Once we start getting into the detail of the report, the ACCC’s gas industry supplied view looks even more absurd. The ACCC claim that in the southern states we should be paying more for our gas than Queenslanders.
The ACCC says in Queensland we should pay $5.87-7.85/GJ in 2018 while in Melbourne we should pay some $2.45/GJ more accounting for the cost of transporting the gas from Wallumbilla in Queensland.
It claims that the Bass Strait is in decline and gas must come from Queensland to supply the southern states.
This quite simply flies in the face of reality. On the very day that the ACCC released its report the Bass Strait fields are supplying 100% of the needs of Tasmania, Victoria and NSW, part of South Australia’s demand (the balance coming form the SA gas fields at Moomba) and exporting gas through to Gladstone.
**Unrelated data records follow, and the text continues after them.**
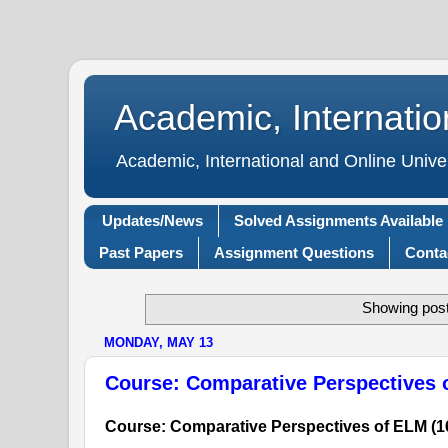
Academic, Internatio
Academic, International and Online Unive
Updates/News
Solved Assignments Available
Past Papers
Assignment Questions
Conta
Showing post
MONDAY, MAY 13
Course: Comparative Perspectives 
Course: Comparative Perspectives of ELM (1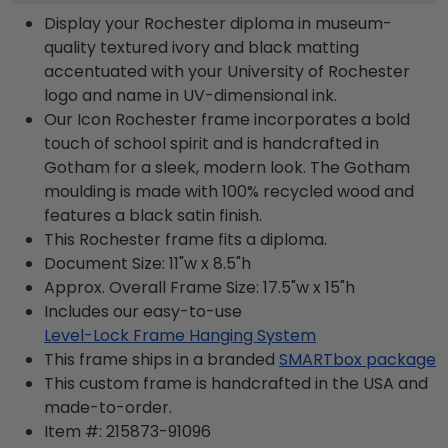
Display your Rochester diploma in museum-
quality textured ivory and black matting
accentuated with your University of Rochester
logo and name in UV-dimensional ink.
Our Icon Rochester frame incorporates a bold
touch of school spirit and is handcrafted in
Gotham for a sleek, modern look. The Gotham
moulding is made with 100% recycled wood and
features a black satin finish.
This Rochester frame fits a diploma.
Document Size: 11"w x 8.5"h
Approx. Overall Frame Size: 17.5"w x 15"h
Includes our easy-to-use
Level-Lock Frame Hanging System
This frame ships in a branded
SMARTbox package
This custom frame is handcrafted in the USA and
made-to-order.
Item #:
215873-91096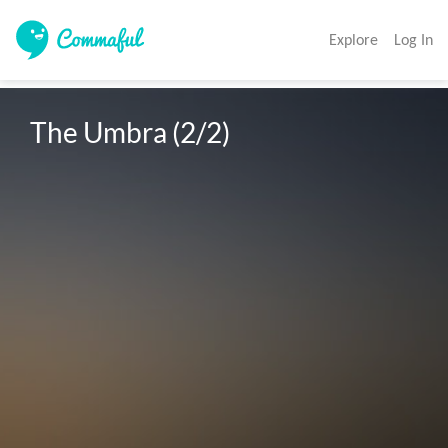
Explore
Log In
The Umbra (2/2)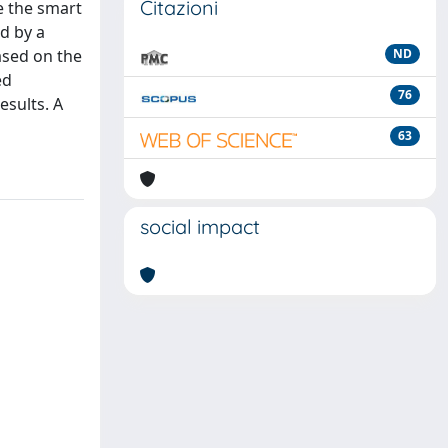
Citazioni
e the smart
d by a
based on the
ND
ed
76
esults. A
63
social impact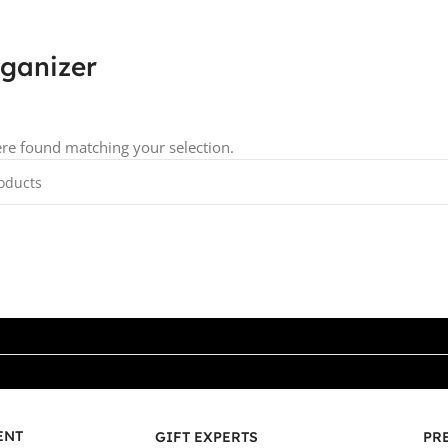
rganizer
re found matching your selection.
ENT
GIFT EXPERTS
PR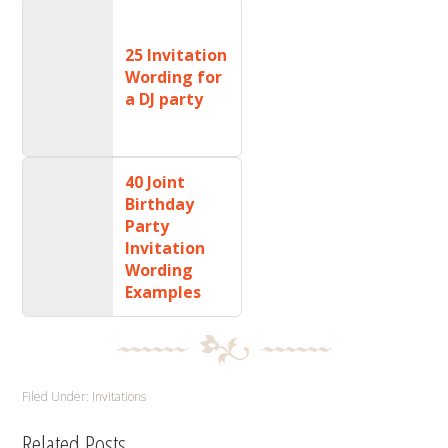
25 Invitation
Wording for
a DJ party
40 Joint
Birthday
Party
Invitation
Wording
Examples
Filed Under:
Invitations
Related Posts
Melbourne and Sydney consumers have no need to be paying more than their Queensland counterparts.
The ACCC has clearly stated that one solution to the price crisis is to produce more gas by opening up coal seam gas fields in NSW and onshore gas fields in Victoria.
Politically, this is impossible in Victoria given the onshore gas ban that exists. In NSW it is problematic due to the unprecedented public opposition to the one live project, Santos’ Narrabri gas project.
This ACCC solution also flies in the face of current global gas economics. Onshore gas has proven to be very expensive gas in Australia.
We live in a low cost gas world. Producing high cost onshore coal seam gas is no way to bring about a fall in the price of gas. The ACCC appears blind to what is occurring in global gas markets and is dutifully parroting lines from the gas industry.
It is well past time that the ACCC and Australian governments at all levels took on the gas cartel that is forcing up domestic gas prices to globally uncompetitive levels. The high gas prices are also feeding through to high electricity prices.
Australia is blessed with abundant energy sources and prices should be amongst the cheapest in the world. That we pay more than our export customers is testament to the fact that energy policy has totally failed.
The ACCC need to stop siding with an industry that has long failed the domestic gas market. The gas cartel must be dealt with confidently and with the interest of families and businesses front of mind.
Bruce Robertson is an analyst with IEEFA.